■ WORK REQUEST
A word-for-word printout of the whole listing is needed.

SUPPLIED RECORDS Start Marker

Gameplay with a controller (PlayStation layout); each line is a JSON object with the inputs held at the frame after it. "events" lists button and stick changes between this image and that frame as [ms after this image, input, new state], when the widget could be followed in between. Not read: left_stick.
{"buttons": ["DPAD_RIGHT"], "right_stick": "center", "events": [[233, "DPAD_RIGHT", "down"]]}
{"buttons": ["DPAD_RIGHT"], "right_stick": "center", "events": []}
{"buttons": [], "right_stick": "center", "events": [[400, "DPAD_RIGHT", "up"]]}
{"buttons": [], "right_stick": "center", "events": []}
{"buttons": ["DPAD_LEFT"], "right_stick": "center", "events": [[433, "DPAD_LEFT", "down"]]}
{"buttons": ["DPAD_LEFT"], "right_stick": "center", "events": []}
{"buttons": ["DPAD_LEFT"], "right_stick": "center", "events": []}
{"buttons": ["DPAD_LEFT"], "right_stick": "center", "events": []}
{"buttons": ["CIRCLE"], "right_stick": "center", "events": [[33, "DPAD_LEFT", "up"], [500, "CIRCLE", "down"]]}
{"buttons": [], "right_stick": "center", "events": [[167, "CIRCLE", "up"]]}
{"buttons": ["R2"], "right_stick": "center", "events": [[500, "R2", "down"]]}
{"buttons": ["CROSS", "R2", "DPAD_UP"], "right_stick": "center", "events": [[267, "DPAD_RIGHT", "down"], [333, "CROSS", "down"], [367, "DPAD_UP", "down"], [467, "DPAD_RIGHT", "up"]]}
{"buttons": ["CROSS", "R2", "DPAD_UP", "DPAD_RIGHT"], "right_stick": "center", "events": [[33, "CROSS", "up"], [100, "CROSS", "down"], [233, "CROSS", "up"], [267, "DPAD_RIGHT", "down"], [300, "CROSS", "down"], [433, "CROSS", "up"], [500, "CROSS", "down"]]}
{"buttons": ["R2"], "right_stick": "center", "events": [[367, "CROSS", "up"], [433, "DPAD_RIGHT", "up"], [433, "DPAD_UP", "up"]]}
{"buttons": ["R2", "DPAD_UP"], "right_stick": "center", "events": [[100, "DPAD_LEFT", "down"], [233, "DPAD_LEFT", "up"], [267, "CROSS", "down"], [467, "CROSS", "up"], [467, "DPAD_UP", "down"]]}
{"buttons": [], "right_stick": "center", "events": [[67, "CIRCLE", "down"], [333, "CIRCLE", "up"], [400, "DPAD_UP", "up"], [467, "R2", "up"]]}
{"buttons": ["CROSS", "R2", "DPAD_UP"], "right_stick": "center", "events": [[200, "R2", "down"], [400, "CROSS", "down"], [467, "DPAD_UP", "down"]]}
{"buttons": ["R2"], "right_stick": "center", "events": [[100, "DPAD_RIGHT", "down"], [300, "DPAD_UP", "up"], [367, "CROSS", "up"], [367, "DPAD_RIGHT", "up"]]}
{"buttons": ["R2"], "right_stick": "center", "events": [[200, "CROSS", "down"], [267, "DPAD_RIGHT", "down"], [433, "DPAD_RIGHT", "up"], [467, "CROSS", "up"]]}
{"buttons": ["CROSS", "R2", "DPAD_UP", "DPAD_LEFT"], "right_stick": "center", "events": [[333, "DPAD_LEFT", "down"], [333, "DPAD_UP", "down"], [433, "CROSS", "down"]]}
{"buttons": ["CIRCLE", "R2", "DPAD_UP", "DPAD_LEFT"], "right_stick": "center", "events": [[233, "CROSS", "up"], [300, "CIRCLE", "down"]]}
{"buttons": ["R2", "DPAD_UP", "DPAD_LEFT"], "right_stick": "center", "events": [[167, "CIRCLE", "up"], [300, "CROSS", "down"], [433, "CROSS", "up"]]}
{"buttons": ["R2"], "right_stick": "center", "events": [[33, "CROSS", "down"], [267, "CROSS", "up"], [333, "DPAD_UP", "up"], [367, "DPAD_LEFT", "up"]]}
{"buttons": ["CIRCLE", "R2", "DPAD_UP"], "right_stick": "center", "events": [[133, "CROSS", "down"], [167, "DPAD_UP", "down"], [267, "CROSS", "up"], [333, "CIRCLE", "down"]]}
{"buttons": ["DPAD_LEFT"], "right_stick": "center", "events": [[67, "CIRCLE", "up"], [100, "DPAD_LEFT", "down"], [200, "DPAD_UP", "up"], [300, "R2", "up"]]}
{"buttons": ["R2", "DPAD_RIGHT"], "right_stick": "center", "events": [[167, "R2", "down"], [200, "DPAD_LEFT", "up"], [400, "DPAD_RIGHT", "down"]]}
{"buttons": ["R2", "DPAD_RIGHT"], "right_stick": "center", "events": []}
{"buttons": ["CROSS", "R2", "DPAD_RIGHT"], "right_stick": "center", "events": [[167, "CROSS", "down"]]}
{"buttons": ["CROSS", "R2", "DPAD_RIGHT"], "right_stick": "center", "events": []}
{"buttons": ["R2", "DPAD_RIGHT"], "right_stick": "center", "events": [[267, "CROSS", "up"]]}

SUPPLIED RECORDS End Marker

■ SOLVED EXERCISE
Gameplay with a controller (PlayStation layout); each line is a JSON object with the inputs held at the frame after it. "events" lists button and stick changes between this image and that frame as [ms after this image, input, new state], when the widget could be followed in between. Not read: left_stick.
{"buttons": ["DPAD_RIGHT"], "right_stick": "center", "events": [[233, "DPAD_RIGHT", "down"]]}
{"buttons": ["DPAD_RIGHT"], "right_stick": "center", "events": []}
{"buttons": [], "right_stick": "center", "events": [[400, "DPAD_RIGHT", "up"]]}
{"buttons": [], "right_stick": "center", "events": []}
{"buttons": ["DPAD_LEFT"], "right_stick": "center", "events": [[433, "DPAD_LEFT", "down"]]}
{"buttons": ["DPAD_LEFT"], "right_stick": "center", "events": []}
{"buttons": ["DPAD_LEFT"], "right_stick": "center", "events": []}
{"buttons": ["DPAD_LEFT"], "right_stick": "center", "events": []}
{"buttons": ["CIRCLE"], "right_stick": "center", "events": [[33, "DPAD_LEFT", "up"], [500, "CIRCLE", "down"]]}
{"buttons": [], "right_stick": "center", "events": [[167, "CIRCLE", "up"]]}
{"buttons": ["R2"], "right_stick": "center", "events": [[500, "R2", "down"]]}
{"buttons": ["CROSS", "R2", "DPAD_UP"], "right_stick": "center", "events": [[267, "DPAD_RIGHT", "down"], [333, "CROSS", "down"], [367, "DPAD_UP", "down"], [467, "DPAD_RIGHT", "up"]]}
{"buttons": ["CROSS", "R2", "DPAD_UP", "DPAD_RIGHT"], "right_stick": "center", "events": [[33, "CROSS", "up"], [100, "CROSS", "down"], [233, "CROSS", "up"], [267, "DPAD_RIGHT", "down"], [300, "CROSS", "down"], [433, "CROSS", "up"], [500, "CROSS", "down"]]}
{"buttons": ["R2"], "right_stick": "center", "events": [[367, "CROSS", "up"], [433, "DPAD_RIGHT", "up"], [433, "DPAD_UP", "up"]]}
{"buttons": ["R2", "DPAD_UP"], "right_stick": "center", "events": [[100, "DPAD_LEFT", "down"], [233, "DPAD_LEFT", "up"], [267, "CROSS", "down"], [467, "CROSS", "up"], [467, "DPAD_UP", "down"]]}
{"buttons": [], "right_stick": "center", "events": [[67, "CIRCLE", "down"], [333, "CIRCLE", "up"], [400, "DPAD_UP", "up"], [467, "R2", "up"]]}
{"buttons": ["CROSS", "R2", "DPAD_UP"], "right_stick": "center", "events": [[200, "R2", "down"], [400, "CROSS", "down"], [467, "DPAD_UP", "down"]]}
{"buttons": ["R2"], "right_stick": "center", "events": [[100, "DPAD_RIGHT", "down"], [300, "DPAD_UP", "up"], [367, "CROSS", "up"], [367, "DPAD_RIGHT", "up"]]}
{"buttons": ["R2"], "right_stick": "center", "events": [[200, "CROSS", "down"], [267, "DPAD_RIGHT", "down"], [433, "DPAD_RIGHT", "up"], [467, "CROSS", "up"]]}
{"buttons": ["CROSS", "R2", "DPAD_UP", "DPAD_LEFT"], "right_stick": "center", "events": [[333, "DPAD_LEFT", "down"], [333, "DPAD_UP", "down"], [433, "CROSS", "down"]]}
{"buttons": ["CIRCLE", "R2", "DPAD_UP", "DPAD_LEFT"], "right_stick": "center", "events": [[233, "CROSS", "up"], [300, "CIRCLE", "down"]]}
{"buttons": ["R2", "DPAD_UP", "DPAD_LEFT"], "right_stick": "center", "events": [[167, "CIRCLE", "up"], [300, "CROSS", "down"], [433, "CROSS", "up"]]}
{"buttons": ["R2"], "right_stick": "center", "events": [[33, "CROSS", "down"], [267, "CROSS", "up"], [333, "DPAD_UP", "up"], [367, "DPAD_LEFT", "up"]]}
{"buttons": ["CIRCLE", "R2", "DPAD_UP"], "right_stick": "center", "events": [[133, "CROSS", "down"], [167, "DPAD_UP", "down"], [267, "CROSS", "up"], [333, "CIRCLE", "down"]]}
{"buttons": ["DPAD_LEFT"], "right_stick": "center", "events": [[67, "CIRCLE", "up"], [100, "DPAD_LEFT", "down"], [200, "DPAD_UP", "up"], [300, "R2", "up"]]}
{"buttons": ["R2", "DPAD_RIGHT"], "right_stick": "center", "events": [[167, "R2", "down"], [200, "DPAD_LEFT", "up"], [400, "DPAD_RIGHT", "down"]]}
{"buttons": ["R2", "DPAD_RIGHT"], "right_stick": "center", "events": []}
{"buttons": ["CROSS", "R2", "DPAD_RIGHT"], "right_stick": "center", "events": [[167, "CROSS", "down"]]}
{"buttons": ["CROSS", "R2", "DPAD_RIGHT"], "right_stick": "center", "events": []}
{"buttons": ["R2", "DPAD_RIGHT"], "right_stick": "center", "events": [[267, "CROSS", "up"]]}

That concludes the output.